Pierre Le Muet (1591 — 1669) was a French architect famous for his book Manière de bâtir pour toutes sortes de personnes (1623 and 1647)[1], and for the châteaux he constructed, most notably Tanlay in Burgundy, as well as some modest houses in Paris, the grandest of which, the Hôtel d’Avaux (1644-1650) survives and has recently been restored to a semblance of its seveneenth-century condition.
Le Muet had accompanied the royal armies in the south of France. His Manière de bâtir gave designs for town houses in the Parisian mode, designed to occupy eleven lots from the simplest most constricted plot of urban land to hôtels particuliers of middling importance. Claude Mignot points out that his model in this enterprise was Sebastiano Serlio, whose sixth book, elle habitationi de tutti li gradi degli huomini was already circulating in France in manuscript; Salomon de Brosse's manuscript copy is at the Avery Library of Columbia University.
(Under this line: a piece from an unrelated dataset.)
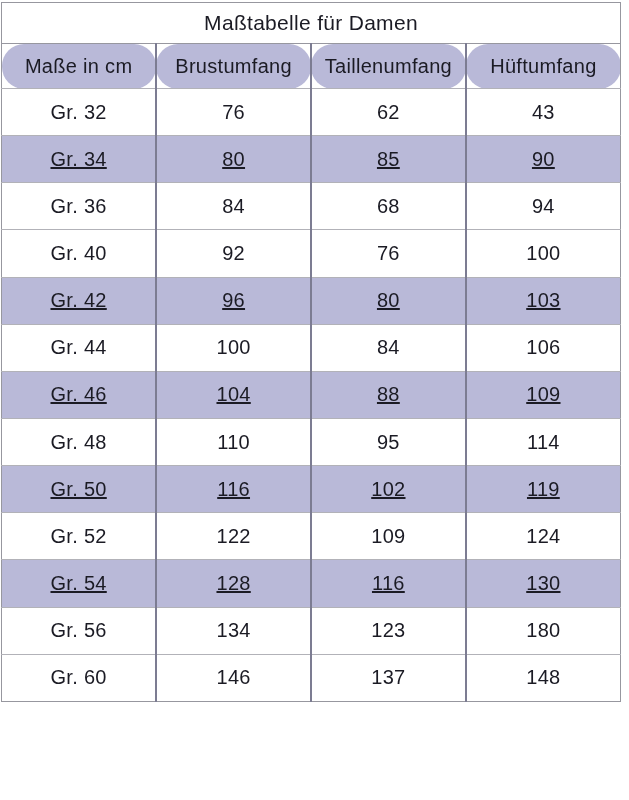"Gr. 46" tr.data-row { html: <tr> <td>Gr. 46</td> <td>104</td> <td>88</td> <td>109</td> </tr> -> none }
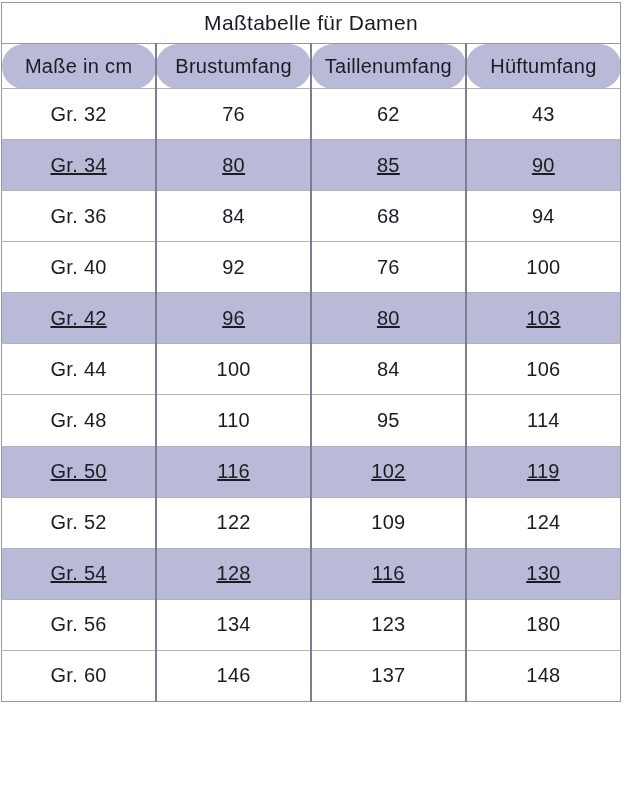"180" td { text: 180 -> 118 }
The additional designs in 1645 show Le Muet the builder of three Parisian residences, the maison Tubeuf[2], and the hôtels Coquet and d’Avaux (1644-50), and of three châteaux: Château de Pont-sur-Seine, Aube (burned down in 1814), the Château de Tanlay and the Château de Chavigny at Lerné (Indre-et-Loire). Marot worked from drawings furnished by Le Muet which corrected some irregularities demanded by exigencies of the actual sites, regularizing the court at Tanlay, for instance (Mignot) or giving an elevation and section never executed at the hôtel d’Avaux.
Two further Paris editions of Le Muet's work appeared after his death, in 1663-64 and 1681, and in London a translation was published by Robert Pricke, The Art of Sound Building (1670).
Le Muet was also the author of a small volume, Palladio, habillé à la française, which appeared in 1645.